The Ulam-Warburton automaton is a simple growing pattern. See Wikipedia or this great Numberphile video for more information. For the more technical see this paper too.

Ulam-Warburton animation from Wikipedia

I was curious what you’d get under various other versions of it, using the same basic rule of “turn on cells with exactly one neighbor” but with a tweak. For example, what happens if you a cell turns off after being activated for a few cycles?

You get this beautiful modification. I plan to follow this up more and will make code available then (although it’s insanely simple). I would be curious what statements you can make about the periodicity and the number of active cells at any time.

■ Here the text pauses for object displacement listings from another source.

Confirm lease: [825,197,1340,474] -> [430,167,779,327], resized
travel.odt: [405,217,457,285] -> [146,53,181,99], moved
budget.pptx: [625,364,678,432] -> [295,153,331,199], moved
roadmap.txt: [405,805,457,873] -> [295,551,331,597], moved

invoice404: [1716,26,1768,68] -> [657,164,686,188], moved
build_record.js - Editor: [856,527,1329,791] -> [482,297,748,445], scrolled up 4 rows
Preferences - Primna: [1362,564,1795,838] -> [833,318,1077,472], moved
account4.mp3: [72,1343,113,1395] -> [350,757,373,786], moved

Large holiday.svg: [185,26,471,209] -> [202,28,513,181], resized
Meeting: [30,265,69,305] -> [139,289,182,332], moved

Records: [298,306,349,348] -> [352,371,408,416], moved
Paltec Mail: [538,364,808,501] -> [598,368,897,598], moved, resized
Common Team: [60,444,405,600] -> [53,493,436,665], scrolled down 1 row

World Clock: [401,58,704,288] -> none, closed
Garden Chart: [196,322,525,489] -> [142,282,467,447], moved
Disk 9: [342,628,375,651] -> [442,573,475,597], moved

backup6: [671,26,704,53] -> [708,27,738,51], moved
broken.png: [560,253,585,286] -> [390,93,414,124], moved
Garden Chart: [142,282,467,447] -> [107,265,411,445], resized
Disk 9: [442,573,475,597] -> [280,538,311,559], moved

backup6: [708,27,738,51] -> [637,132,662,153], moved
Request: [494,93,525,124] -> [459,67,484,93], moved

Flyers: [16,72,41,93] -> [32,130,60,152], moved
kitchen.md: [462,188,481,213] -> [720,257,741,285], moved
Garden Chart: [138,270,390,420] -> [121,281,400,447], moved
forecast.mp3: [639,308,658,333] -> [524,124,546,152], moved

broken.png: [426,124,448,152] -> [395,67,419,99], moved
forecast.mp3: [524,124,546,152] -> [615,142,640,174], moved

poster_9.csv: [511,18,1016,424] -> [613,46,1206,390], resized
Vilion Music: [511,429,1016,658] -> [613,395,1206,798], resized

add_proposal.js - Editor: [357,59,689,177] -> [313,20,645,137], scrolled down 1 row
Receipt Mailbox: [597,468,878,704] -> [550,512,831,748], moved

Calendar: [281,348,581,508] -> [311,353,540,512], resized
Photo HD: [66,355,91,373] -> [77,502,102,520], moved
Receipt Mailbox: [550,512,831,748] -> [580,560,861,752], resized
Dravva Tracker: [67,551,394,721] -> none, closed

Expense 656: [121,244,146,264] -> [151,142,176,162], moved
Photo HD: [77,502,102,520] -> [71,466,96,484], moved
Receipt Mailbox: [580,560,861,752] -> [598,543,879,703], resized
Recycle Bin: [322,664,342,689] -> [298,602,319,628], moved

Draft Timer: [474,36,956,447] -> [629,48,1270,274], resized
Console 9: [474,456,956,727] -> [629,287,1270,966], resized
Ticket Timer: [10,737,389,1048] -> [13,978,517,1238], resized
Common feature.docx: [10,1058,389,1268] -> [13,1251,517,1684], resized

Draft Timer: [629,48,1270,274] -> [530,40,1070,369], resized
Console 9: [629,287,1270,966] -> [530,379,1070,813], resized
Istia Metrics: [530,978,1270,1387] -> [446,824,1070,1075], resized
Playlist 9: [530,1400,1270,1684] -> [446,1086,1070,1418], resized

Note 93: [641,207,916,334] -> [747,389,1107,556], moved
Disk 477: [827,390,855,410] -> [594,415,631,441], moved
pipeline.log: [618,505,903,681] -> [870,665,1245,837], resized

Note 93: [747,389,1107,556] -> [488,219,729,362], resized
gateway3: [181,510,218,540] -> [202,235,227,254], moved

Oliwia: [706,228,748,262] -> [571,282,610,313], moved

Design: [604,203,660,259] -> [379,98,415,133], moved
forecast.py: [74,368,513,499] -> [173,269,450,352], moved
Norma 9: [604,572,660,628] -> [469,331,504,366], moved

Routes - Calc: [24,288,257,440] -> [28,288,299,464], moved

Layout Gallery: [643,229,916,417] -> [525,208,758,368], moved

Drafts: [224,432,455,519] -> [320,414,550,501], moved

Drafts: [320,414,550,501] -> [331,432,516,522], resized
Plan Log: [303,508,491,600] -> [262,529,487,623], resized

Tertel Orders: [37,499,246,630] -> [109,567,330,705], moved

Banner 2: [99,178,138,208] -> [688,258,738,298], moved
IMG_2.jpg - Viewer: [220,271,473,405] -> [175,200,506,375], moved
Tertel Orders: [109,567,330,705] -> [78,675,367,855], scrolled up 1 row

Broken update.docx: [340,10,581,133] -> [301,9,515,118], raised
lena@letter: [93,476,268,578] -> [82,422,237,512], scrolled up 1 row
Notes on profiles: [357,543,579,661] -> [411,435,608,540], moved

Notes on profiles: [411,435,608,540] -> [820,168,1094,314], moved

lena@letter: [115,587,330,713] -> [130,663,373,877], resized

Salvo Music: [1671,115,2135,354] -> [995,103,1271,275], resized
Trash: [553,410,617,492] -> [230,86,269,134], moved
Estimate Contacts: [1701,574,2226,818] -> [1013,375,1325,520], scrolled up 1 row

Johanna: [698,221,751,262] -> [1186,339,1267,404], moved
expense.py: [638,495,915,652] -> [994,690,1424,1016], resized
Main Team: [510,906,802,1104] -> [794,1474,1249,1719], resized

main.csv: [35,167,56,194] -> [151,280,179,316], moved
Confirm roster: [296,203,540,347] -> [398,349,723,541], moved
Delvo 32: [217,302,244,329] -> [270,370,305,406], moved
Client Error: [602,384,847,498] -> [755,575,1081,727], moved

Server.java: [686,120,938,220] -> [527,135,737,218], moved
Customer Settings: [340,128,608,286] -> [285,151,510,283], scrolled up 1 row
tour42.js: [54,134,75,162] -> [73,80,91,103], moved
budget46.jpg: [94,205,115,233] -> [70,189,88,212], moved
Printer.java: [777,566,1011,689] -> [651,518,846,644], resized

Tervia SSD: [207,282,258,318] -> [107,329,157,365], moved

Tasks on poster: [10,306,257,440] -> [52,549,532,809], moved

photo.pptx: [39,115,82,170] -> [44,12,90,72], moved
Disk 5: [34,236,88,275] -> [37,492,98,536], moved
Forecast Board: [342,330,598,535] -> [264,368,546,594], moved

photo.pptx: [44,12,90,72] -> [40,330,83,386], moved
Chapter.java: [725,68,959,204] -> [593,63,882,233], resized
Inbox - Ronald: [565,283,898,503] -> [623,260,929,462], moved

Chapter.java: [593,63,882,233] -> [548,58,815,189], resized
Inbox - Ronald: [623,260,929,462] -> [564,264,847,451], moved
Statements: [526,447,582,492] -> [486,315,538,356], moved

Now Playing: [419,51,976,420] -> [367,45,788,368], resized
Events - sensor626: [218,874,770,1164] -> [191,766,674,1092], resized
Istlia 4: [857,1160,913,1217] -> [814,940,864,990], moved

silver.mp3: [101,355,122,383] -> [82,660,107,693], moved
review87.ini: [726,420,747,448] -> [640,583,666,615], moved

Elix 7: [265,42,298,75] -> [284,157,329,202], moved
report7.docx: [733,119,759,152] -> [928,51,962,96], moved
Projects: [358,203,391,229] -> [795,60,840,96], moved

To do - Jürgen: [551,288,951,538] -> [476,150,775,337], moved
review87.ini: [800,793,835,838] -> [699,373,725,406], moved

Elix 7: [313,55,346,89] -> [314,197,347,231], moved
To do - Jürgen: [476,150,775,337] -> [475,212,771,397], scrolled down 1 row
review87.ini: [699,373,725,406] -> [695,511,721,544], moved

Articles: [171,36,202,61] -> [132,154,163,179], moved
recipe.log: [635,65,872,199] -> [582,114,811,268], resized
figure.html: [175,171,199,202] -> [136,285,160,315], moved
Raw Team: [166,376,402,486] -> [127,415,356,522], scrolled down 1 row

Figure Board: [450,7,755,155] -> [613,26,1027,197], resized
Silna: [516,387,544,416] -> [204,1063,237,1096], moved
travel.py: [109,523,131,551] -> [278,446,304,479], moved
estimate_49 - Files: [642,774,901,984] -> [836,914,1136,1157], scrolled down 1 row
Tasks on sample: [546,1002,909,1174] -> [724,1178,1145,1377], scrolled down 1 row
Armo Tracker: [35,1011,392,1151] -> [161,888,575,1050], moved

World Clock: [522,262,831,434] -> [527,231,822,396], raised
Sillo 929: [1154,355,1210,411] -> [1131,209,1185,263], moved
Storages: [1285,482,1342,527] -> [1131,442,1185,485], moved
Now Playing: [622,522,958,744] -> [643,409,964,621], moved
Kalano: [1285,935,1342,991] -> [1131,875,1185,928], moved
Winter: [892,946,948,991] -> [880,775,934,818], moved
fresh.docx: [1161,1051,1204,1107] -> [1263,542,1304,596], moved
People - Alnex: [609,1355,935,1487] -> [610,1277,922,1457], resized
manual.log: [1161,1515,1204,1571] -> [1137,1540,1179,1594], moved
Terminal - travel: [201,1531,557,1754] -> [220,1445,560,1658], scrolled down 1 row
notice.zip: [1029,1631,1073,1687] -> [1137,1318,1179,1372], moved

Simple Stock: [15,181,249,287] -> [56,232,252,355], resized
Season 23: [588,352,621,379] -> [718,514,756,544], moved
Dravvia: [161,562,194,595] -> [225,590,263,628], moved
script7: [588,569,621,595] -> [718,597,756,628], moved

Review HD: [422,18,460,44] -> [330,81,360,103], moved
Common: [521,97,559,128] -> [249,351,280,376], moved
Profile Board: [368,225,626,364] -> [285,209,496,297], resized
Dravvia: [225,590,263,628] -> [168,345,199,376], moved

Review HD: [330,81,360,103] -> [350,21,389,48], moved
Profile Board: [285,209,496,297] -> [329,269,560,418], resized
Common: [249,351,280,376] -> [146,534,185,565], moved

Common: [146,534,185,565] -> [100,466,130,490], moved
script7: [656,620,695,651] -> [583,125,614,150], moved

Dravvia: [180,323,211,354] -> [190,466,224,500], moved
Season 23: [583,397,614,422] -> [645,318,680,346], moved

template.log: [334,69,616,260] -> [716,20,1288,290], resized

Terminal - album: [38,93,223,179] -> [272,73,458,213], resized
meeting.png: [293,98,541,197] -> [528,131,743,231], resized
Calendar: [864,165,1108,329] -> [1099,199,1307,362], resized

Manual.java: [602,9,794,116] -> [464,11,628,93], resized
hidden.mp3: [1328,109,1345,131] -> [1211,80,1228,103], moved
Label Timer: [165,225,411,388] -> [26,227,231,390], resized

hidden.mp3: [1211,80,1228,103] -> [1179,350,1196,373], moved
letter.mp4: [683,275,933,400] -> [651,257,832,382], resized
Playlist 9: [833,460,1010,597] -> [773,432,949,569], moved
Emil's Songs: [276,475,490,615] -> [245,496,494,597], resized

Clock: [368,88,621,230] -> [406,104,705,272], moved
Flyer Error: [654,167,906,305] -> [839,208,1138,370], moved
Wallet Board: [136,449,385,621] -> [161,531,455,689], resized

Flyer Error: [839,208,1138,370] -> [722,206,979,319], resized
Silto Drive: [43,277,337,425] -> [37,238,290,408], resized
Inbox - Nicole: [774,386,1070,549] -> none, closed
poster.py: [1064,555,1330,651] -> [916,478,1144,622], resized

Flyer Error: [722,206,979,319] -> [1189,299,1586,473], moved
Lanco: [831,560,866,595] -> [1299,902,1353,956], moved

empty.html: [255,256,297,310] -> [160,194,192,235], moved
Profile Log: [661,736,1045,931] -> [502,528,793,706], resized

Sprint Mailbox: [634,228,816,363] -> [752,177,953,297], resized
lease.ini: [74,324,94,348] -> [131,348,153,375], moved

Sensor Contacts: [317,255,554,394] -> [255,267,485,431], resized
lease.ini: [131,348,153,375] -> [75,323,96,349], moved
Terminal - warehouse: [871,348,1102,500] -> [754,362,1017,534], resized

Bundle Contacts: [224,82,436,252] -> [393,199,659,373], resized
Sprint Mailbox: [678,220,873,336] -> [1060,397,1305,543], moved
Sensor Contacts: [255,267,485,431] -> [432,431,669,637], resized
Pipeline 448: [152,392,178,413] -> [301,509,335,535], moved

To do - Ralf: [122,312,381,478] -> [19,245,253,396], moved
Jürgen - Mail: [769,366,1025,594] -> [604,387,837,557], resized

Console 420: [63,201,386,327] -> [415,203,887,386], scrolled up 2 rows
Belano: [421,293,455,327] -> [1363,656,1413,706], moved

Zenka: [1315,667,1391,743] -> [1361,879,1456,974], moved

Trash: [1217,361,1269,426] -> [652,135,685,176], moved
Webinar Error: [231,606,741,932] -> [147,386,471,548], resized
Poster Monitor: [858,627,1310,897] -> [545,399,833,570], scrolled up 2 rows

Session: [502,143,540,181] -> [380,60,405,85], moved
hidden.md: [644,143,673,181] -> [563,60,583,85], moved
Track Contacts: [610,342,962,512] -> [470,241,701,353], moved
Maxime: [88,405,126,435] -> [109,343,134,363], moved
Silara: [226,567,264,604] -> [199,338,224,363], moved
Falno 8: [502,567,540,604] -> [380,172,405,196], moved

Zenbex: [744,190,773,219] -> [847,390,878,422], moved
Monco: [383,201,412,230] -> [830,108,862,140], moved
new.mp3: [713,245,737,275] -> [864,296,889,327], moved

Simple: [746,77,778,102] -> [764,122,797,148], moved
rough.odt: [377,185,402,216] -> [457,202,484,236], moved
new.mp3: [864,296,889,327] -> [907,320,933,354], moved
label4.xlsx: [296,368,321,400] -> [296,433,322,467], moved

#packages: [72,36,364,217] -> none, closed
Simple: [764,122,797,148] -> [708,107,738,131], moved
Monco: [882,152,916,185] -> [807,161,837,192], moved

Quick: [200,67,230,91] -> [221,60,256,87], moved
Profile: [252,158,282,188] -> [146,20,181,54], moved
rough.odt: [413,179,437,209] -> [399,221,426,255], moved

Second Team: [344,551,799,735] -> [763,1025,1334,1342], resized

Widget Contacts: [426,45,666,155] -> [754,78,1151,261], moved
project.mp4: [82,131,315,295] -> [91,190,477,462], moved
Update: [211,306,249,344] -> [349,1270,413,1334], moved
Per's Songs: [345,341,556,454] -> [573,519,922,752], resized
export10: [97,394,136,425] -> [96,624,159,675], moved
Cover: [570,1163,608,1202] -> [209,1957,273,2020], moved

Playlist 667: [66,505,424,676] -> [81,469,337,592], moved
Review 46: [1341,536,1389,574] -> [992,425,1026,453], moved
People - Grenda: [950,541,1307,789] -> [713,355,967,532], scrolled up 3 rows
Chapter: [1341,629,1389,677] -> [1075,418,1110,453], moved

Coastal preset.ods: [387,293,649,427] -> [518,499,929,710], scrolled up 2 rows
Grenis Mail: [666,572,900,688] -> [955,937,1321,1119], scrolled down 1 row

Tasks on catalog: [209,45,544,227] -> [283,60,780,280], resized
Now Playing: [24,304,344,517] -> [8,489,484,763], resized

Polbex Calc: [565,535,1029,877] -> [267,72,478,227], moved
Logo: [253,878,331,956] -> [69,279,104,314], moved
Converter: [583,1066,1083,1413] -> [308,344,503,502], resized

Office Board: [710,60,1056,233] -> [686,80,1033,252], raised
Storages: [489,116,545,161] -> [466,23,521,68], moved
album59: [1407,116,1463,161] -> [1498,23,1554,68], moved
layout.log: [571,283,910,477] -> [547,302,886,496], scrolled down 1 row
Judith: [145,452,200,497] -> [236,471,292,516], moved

For example, empirically it seems that the number of cells in a “dying” version is always upper bounded by the ageless and standard Ulam-Warburton Automaton. Now, prove that and derive formulas (or prove it’s not possible) for a generalized version.

Other ideas:

• How does the total cell count formula change depending on the starting configuration, e.g. more than one active cell?
• Are there interesting stochastic versions?
• What happens when cells have a regeneration period, a time after they die before they can activate again? That models disease and other phenomena better maybe since resources/population has to restore before a new outbreak is successful.
• What if the age of a cell is a function of its position on the plane?
• Can we generalize to other grid types?
• How does this fit into other work? Has it already been done?

This whole curiosity partially started because I wanted to assign a simple proof about Ulam-Warburton to my summer discrete math class. I also have an affinity for fractals, who doesn’t?